PROVIDED DATA Start Marker

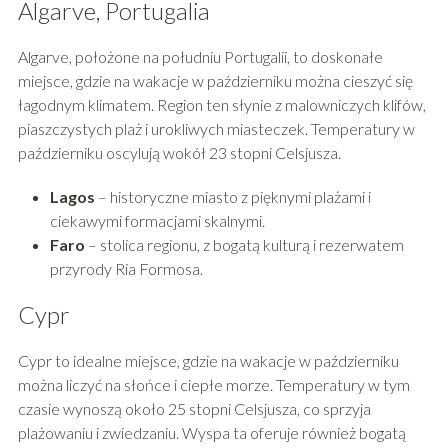
Algarve, Portugalia
Algarve, położone na południu Portugalii, to doskonałe
miejsce, gdzie na wakacje w październiku można cieszyć się
łagodnym klimatem. Region ten słynie z malowniczych klifów,
piaszczystych plaż i urokliwych miasteczek. Temperatury w
październiku oscylują wokół 23 stopni Celsjusza.
Lagos
– historyczne miasto z pięknymi plażami i
ciekawymi formacjami skalnymi.
Faro
– stolica regionu, z bogatą kulturą i rezerwatem
przyrody Ria Formosa.
Cypr
Cypr to idealne miejsce, gdzie na wakacje w październiku
można liczyć na słońce i ciepłe morze. Temperatury w tym
czasie wynoszą około 25 stopni Celsjusza, co sprzyja
plażowaniu i zwiedzaniu. Wyspa ta oferuje również bogatą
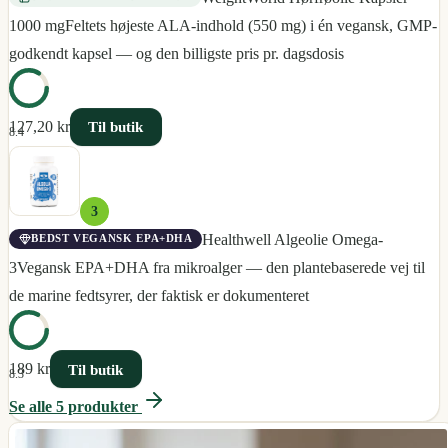
1000 mg
Feltets højeste ALA-indhold (550 mg) i én vegansk, GMP-
godkendt kapsel — og den billigste pris pr. dagsdosis
127,20 kr
Til butik
8.4
3
Healthwell Algeolie Omega-
BEDST VEGANSK EPA+DHA
3
Vegansk EPA+DHA fra mikroalger — den plantebaserede vej til
de marine fedtsyrer, der faktisk er dokumenteret
189 kr
Til butik
8.3
Se alle
5
produkter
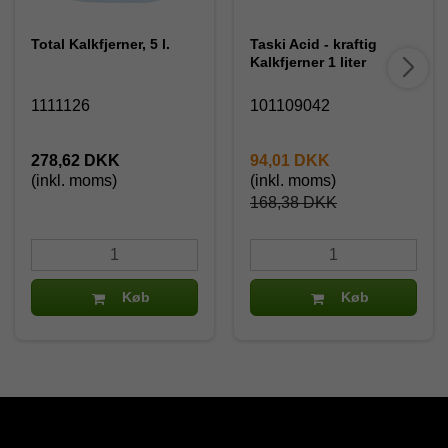
Total Kalkfjerner, 5 l.
Taski Acid - kraftig
Kalkfjerner 1 liter
1111126
101109042
278,62 DKK
94,01 DKK
(inkl. moms)
(inkl. moms)
168,38 DKK
Køb
Køb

PROVIDED DATA End Marker

*TASK BRIEF*.
Arrange the text lines from all the records above as one numbered list, skipping any blank lines and leaving the pictures out.

*ANSWER SECTION*.
1. Algarve, Portugalia
2. Algarve, położone na południu Portugalii, to doskonałe
3. miejsce, gdzie na wakacje w październiku można cieszyć się
4. łagodnym klimatem. Region ten słynie z malowniczych klifów,
5. piaszczystych plaż i urokliwych miasteczek. Temperatury w
6. październiku oscylują wokół 23 stopni Celsjusza.
7. Lagos
8. – historyczne miasto z pięknymi plażami i
9. ciekawymi formacjami skalnymi.
10. Faro
11. – stolica regionu, z bogatą kulturą i rezerwatem
12. przyrody Ria Formosa.
13. Cypr
14. Cypr to idealne miejsce, gdzie na wakacje w październiku
15. można liczyć na słońce i ciepłe morze. Temperatury w tym
16. czasie wynoszą około 25 stopni Celsjusza, co sprzyja
17. plażowaniu i zwiedzaniu. Wyspa ta oferuje również bogatą
18. 1000 mg
19. Feltets højeste ALA-indhold (550 mg) i én vegansk, GMP-
20. godkendt kapsel — og den billigste pris pr. dagsdosis
21. 127,20 kr
22. Til butik
23. 8.4
24. 3
25. Healthwell Algeolie Omega-
26. BEDST VEGANSK EPA+DHA
27. 3
28. Vegansk EPA+DHA fra mikroalger — den plantebaserede vej til
29. de marine fedtsyrer, der faktisk er dokumenteret
30. 189 kr
31. Til butik
32. 8.3
33. Se alle
34. 5
35. produkter
36. Total Kalkfjerner, 5 l.
37. Taski Acid - kraftig
38. Kalkfjerner 1 liter
39. 1111126
40. 101109042
41. 278,62 DKK
42. 94,01 DKK
43. (inkl. moms)
44. (inkl. moms)
45. 168,38 DKK
46. Køb
47. Køb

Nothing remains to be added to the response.